***** DATA SHOWN *****

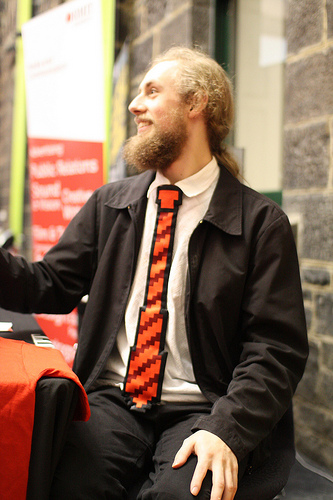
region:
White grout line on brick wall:
[282, 115, 318, 141]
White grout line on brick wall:
[305, 397, 330, 426]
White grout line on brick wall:
[309, 377, 328, 404]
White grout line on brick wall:
[312, 339, 323, 370]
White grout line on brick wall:
[305, 328, 332, 354]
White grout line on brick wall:
[306, 292, 320, 338]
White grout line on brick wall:
[297, 279, 330, 302]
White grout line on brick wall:
[298, 252, 329, 280]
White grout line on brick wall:
[283, 178, 330, 196]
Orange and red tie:
[145, 177, 171, 422]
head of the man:
[107, 40, 245, 177]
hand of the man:
[169, 432, 251, 496]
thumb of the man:
[164, 429, 201, 475]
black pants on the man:
[73, 393, 151, 488]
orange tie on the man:
[115, 188, 191, 334]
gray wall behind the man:
[294, 135, 328, 179]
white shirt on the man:
[184, 189, 223, 237]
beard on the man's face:
[122, 113, 183, 160]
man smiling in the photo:
[109, 48, 241, 172]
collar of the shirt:
[142, 153, 224, 201]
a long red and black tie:
[124, 183, 188, 415]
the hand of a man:
[170, 426, 242, 499]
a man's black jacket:
[0, 166, 313, 462]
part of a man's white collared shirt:
[96, 155, 220, 407]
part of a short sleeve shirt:
[0, 330, 92, 497]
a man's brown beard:
[117, 100, 187, 168]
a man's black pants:
[70, 381, 213, 498]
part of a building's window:
[205, 0, 280, 208]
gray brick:
[276, 61, 330, 194]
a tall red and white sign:
[20, 3, 104, 345]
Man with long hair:
[124, 45, 233, 180]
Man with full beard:
[116, 43, 230, 176]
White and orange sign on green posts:
[6, 21, 102, 219]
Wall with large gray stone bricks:
[283, 4, 331, 199]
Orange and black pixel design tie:
[125, 186, 179, 399]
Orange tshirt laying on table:
[2, 339, 53, 497]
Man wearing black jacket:
[72, 57, 238, 372]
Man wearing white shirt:
[81, 43, 244, 348]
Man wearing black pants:
[67, 402, 228, 496]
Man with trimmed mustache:
[122, 45, 232, 176]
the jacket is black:
[61, 165, 276, 466]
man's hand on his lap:
[167, 387, 267, 495]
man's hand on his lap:
[176, 418, 234, 497]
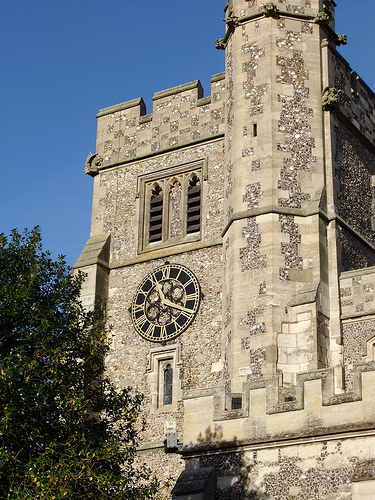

*****

Find every line in the listing above that contains the word "beard", and copy each of those lines.

> REPLY TO THE EXERCISE
beard on the man's face:
a man's brown beard:
Man with full beard:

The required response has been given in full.